Une grande partie des objets d’or et de bronze était ornée d’émail au champlevé. Ce procédé consiste à verser de la pâte de verre coloré dans des creux aménagés dans le métal, que l’on met ensuite au four. L’émaillage fut de plus en plus employé pour décorer les petits objets d’art en métal précieux mais, au Moyen Age, on l’utilisa également pour des ouvrages de plus grande taille, tels que cercueils en bronze, reliquaires, châsses et vases sacrés. Les principaux ateliers se trouvaient à Limoges où cet artisanat remontait au XIIe siècle. Il y en avait aussi dans la vallée du Rhin.
Les luminaires étaient en bronze ou en fer forgé. Ceux qui pendaient du plafond étaient équipés parfois de lampes à huile. Des chandeliers à pied, souvent très haut, étaient surmontés de broches qui servaient à piquer les bougies . La bobèche ne ht son apparition que lorsque l’usage des bougies de même diamètre se généralisa. Les plus beaux luminaires sont les chandeliers religieux.
En Angleterre, durant la période gothique, la décoration fut plus sobre. Le mobilier était, en général, en chêne et les boiseries murales qui subsistent donnent une impression de tristesse qui n’est pas justifiée . A l’époque, les meubles étaient en effet peints et tapisseries et tentures de couleurs vives ressortaient gaiement sur le bois sombre. Quelques boiseries portent encore des traces de peinture. En outre, les tables et les lits étaient recouverts de tapis et de tapisseries d’Anatolie.

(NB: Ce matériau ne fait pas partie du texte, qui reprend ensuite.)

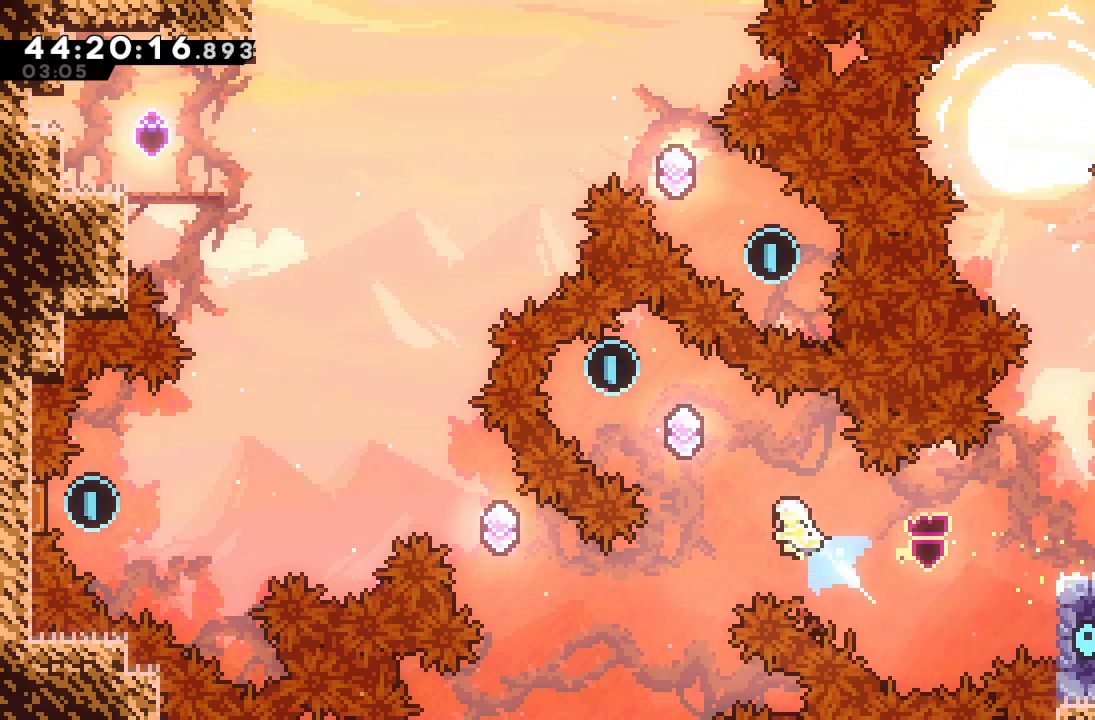
{"keys": [], "events": [[100, "up", "up"], [133, "left", "up"], [133, "s", "up"], [200, "a", "up"]]}
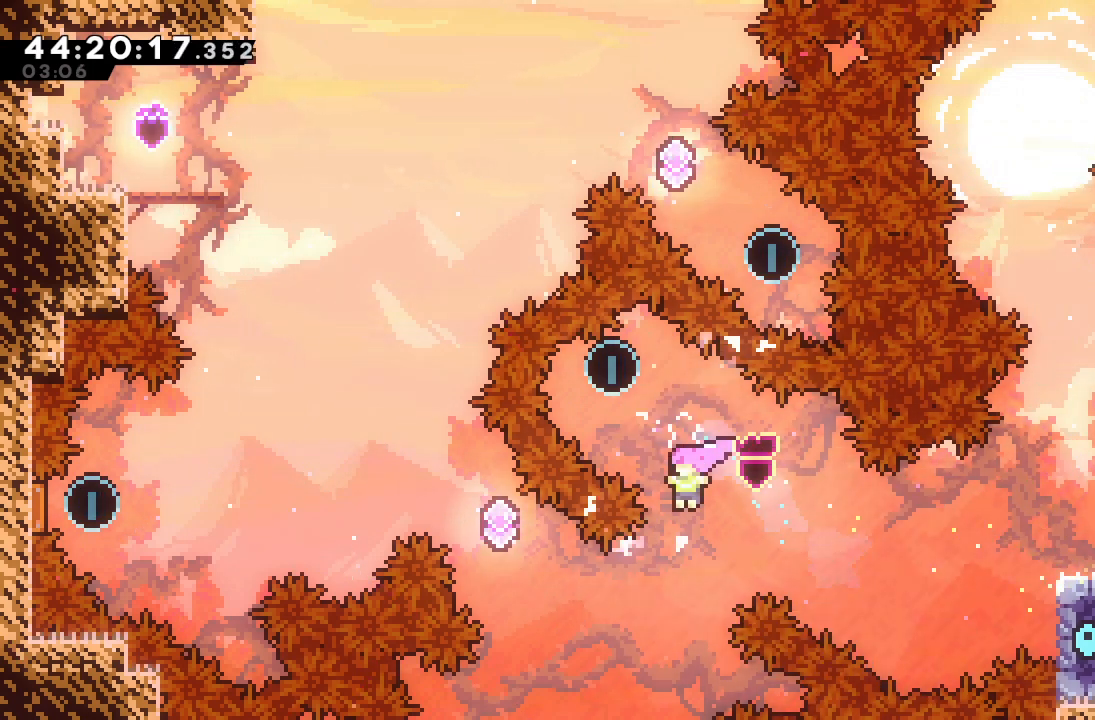
{"keys": ["left", "s", "up"], "events": [[167, "left", "down"], [300, "up", "down"], [333, "s", "down"]]}
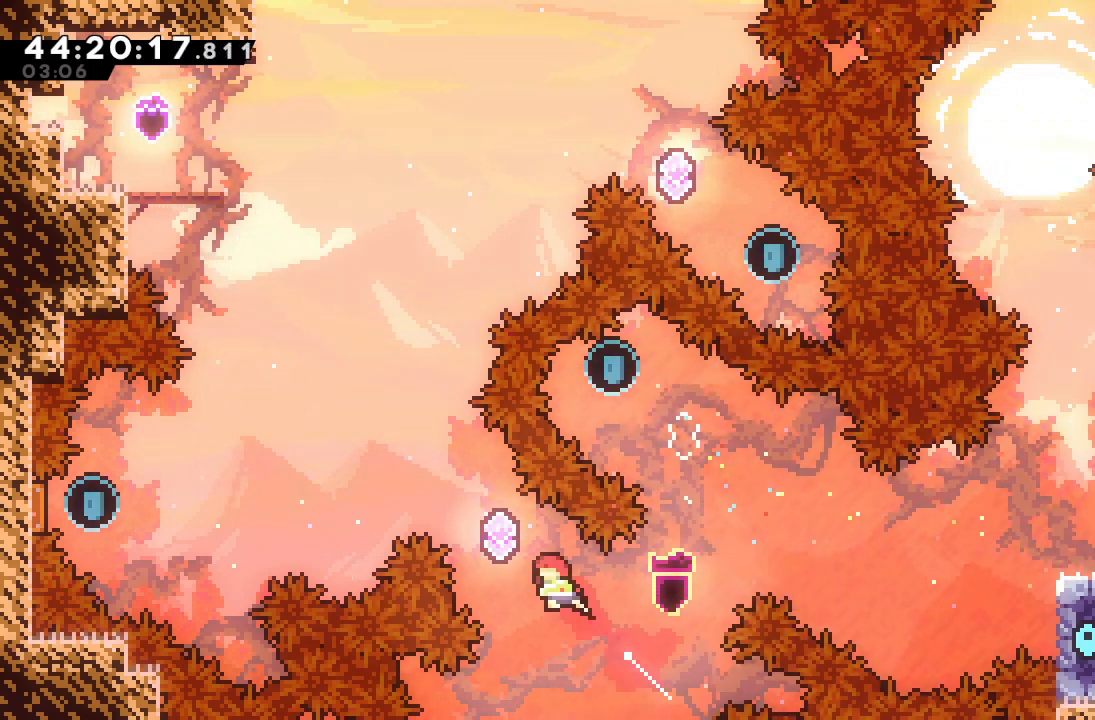
{"keys": ["left", "s"], "events": [[67, "s", "up"], [200, "s", "down"], [500, "up", "up"]]}
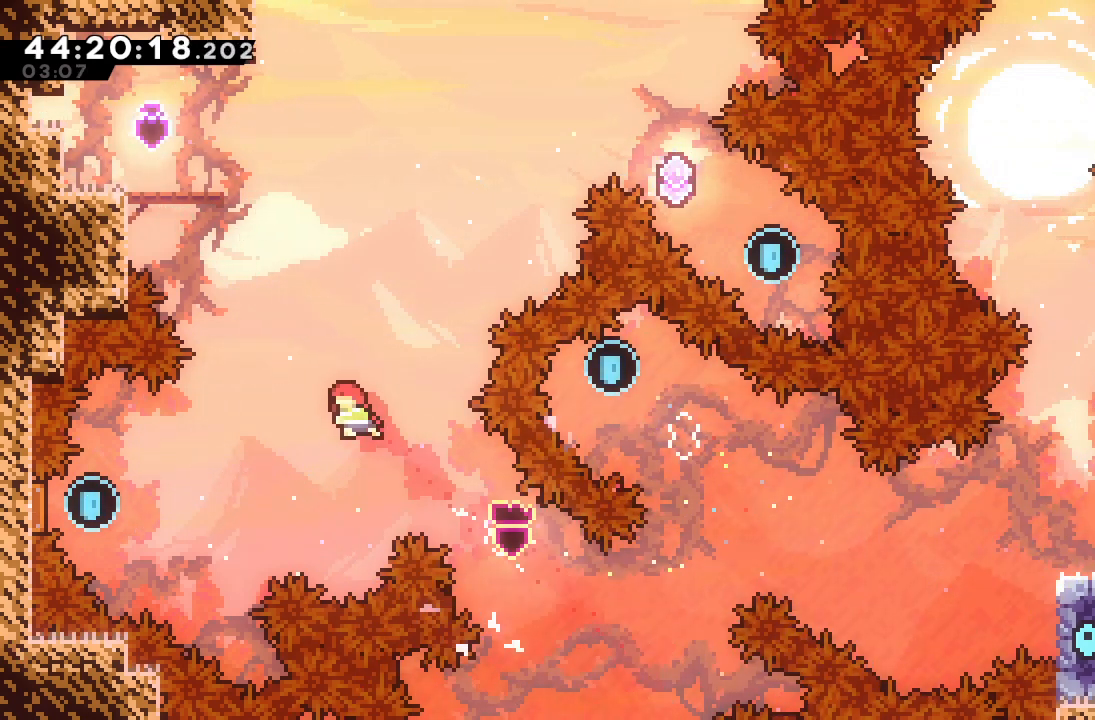
{"keys": ["left", "s"], "events": [[33, "s", "up"], [433, "s", "down"]]}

La poterie était réservée aux ustensiles de ménage. Toutefois, en Espagne, en Italie et en France on revêtait les murs et les sols de carreaux de céramique, mode introduite en Europe par les Maures. En Espagne, avoir une maison sans carrelage était synonyme de pauvreté. Au milieu du XIVe siècle, un matériau, qui allait profondément modifier l’art de la décoration en Europe, fit son apparition la porcelaine. Marco Polo (1254-1324) rapporta d’Extrême Orient un objet de porcelaine qui se trouve actuellement à Venise. Louis le Grand de Hongrie (1342-1382) possédait également un vase de Chine monté sur argent et marqué à ses armes. Le vase appartenait autrefois à la collection Beckford, il existe encore, mais sans sa monture. Pendant les deux cent cinquante années qui suivirent, on importa de Chine quelques porcelaines que rois et princes conservaient précieusement, après les avoir fait garnir d’or et d’argent.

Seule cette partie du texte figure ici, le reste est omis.